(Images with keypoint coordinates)
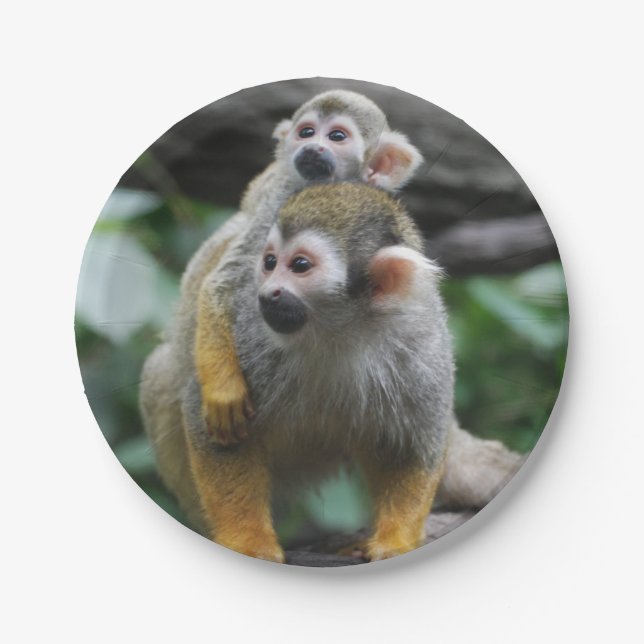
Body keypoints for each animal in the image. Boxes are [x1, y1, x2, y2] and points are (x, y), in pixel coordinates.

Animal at [142, 182, 453, 563]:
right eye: (270, 262)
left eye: (300, 265)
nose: (267, 293)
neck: (340, 330)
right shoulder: (251, 333)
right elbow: (212, 423)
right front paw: (247, 540)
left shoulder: (423, 346)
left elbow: (414, 445)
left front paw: (396, 541)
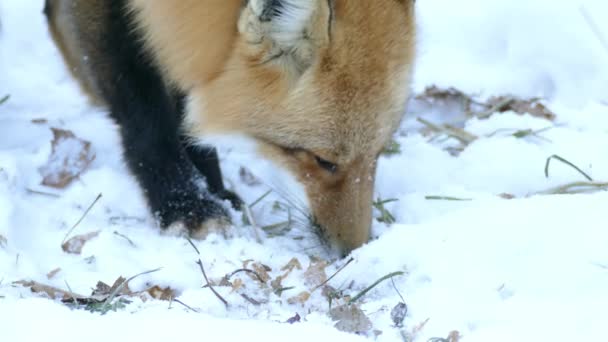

[What the exercise asks]:
List the lines of the records where "right" occurs.

[Your response]:
right eye: (270, 262)
right shoulder: (251, 333)
right elbow: (212, 423)
right front paw: (247, 540)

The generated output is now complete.